__EXERCISE DATA__.
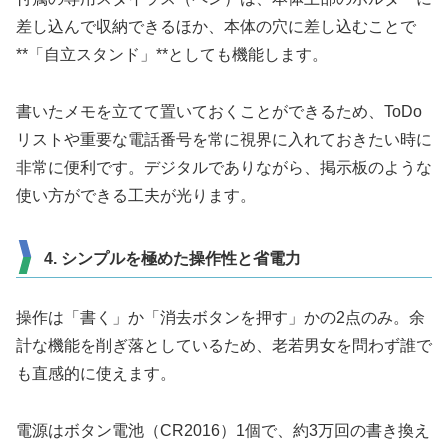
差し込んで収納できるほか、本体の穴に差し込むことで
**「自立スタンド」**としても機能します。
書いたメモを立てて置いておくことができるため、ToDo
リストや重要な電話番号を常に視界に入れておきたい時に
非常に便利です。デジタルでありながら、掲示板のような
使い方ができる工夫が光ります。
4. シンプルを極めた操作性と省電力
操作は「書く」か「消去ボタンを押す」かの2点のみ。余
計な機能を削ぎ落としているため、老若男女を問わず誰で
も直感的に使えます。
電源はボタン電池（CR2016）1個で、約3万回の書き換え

* * *

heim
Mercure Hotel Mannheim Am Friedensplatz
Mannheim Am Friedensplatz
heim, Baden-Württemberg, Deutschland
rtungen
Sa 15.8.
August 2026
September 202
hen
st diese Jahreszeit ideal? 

---

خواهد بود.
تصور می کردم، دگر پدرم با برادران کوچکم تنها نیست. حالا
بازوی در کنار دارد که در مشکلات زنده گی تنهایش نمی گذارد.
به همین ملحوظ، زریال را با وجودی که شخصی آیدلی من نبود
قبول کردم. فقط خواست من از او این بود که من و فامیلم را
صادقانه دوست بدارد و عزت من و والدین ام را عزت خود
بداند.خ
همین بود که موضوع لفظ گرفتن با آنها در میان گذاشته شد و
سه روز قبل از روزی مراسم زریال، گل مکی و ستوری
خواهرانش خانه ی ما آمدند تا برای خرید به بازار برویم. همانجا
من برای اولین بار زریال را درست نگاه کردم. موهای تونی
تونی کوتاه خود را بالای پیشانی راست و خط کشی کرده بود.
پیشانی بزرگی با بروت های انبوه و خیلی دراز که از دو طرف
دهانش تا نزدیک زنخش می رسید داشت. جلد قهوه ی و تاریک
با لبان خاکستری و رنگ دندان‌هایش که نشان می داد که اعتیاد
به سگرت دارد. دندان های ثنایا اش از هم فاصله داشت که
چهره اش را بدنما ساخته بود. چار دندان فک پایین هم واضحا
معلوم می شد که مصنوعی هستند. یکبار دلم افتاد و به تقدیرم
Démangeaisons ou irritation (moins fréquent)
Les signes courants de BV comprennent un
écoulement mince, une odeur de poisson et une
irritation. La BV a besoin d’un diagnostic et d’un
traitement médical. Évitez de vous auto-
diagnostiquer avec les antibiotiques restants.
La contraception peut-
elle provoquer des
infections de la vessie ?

__WHAT IS BEING ASKED__. All lines of the records above that carry the word "Mannheim" should be listed.

__FINISHED EXERCISE__.
Mercure Hotel Mannheim Am Friedensplatz
Mannheim Am Friedensplatz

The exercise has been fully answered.